Of course, the big player in hardware for Deep Learning is NVIDIA who spent the past couple of decades sharpening their GPUs to accelerate 3D gaming. That is until 2012, when academics led by Turing Laureate Geoffrey Hinton figured they could use those same GPUs to run the matrix multiplications needed to seriously scale neural nets. At ScaledML, Stanford Professor and NVIDIA’s Chief Scientist, Bill Dally, argued that since the era of Moore’s Law and Dennard scaling is over, hardware architects will need to aggressively come up with tricks to keep training larger models on larger datasets. In the latest generations of NVIDIA GPUs, these tricks include using mixed-precision arithmetic and taking advantage of sparsity in model connections and activations.

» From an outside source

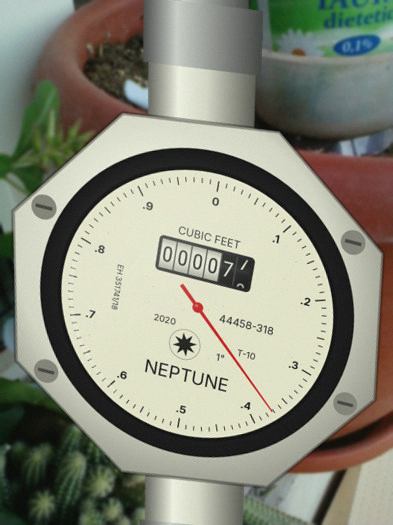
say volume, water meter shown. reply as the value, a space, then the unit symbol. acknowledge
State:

It’s clear that Deep Learning has sparked a gold rush to figure out who will become the “Intel of the AI era”. One company that is pulling its efforts to make sure it becomes the “Intel of AI” is, not surprisingly, Intel itself. Wei Li, who is Intel’s VP and General Manager for AI showed that Intel’s future generations of CPUs will eventually include tensor operations to accelerate Deep Learning.
One of the several startups working in this space, Graphcore, also came to ScaledML. Co-founder and CTO Simon Knowles talked about their Intelligence Processing Unit (IPU) which was recently announced in an OEM agreement with Dell EMC to provide a compute box with 8 IPU PCIe cards (in a similar style to the NVIDIA DGX boxes).

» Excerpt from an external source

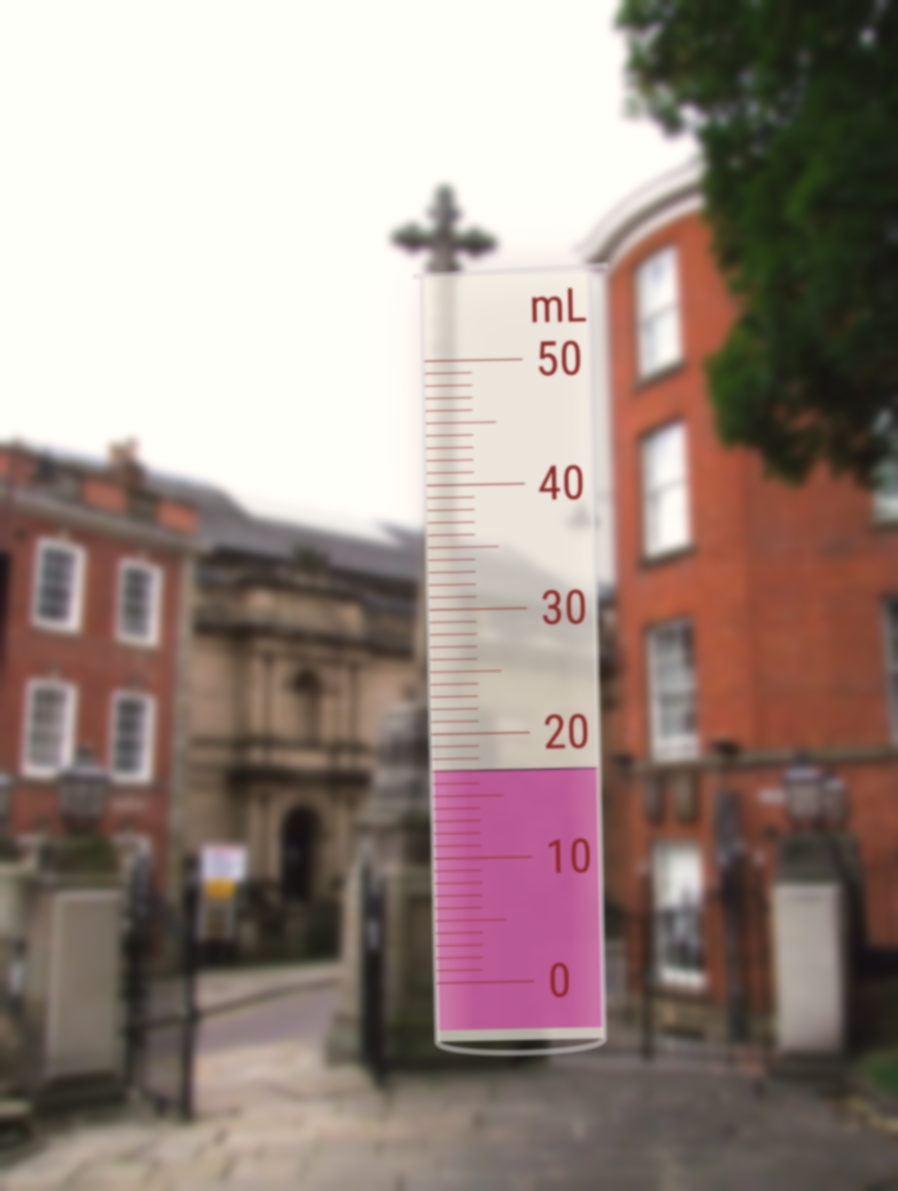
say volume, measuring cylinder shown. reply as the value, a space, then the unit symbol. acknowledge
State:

In an attempt to standardize the comparison between all these hardware providers and the myriad of software frameworks that can be used with them, researchers and engineers have come up with MLPerf. MLPerf is a set of benchmarks from well-known ML tasks and datasets. As of this writing, NVIDIA, Google, and Intel have all submitted results to the MLPerf website and I expect more providers will report their numbers soon.
There’s obviously a lot of attention being given to accelerator hardware, but ScaledML also had several presentations dedicated to the software frameworks used to create ML models. Facebook talked about how its research-friendly framework, PyTorch, was updated to streamline the deployment of models into production at large scale. NVIDIA is tackling the data pipeline bottleneck with their RAPIDS libraries which make it easier to run feature engineering and ETL tasks inside the GPU itself, so that once data finishes pre-processing, it is already sitting at the right place for training. Databricks presented MLFlow, an end-to-end framework for supporting the development and deployment of ML applications from data processing to model training, and from deployment into production. Unlike other projects in this space (think TensorFlow Extended or Facebook’s FBLearner), MLFlow focuses on integrating components from different stacks and doesn’t require the developer to buy into a specific library for training or serializing models and datasets.
It is not easy to tell if and when Deep Learning’s compute demands will taper off and how many tricks hardware designers can pull out of their hats. Maybe when we are over the hype, we will start seeing commoditized versions of the massive compute boxes like NVIDIA’s DGX. In a world where composability is everywhere, it is only natural to expect a big box of processing power that can be sliced and matched to storage on demand depending on the workload of the day.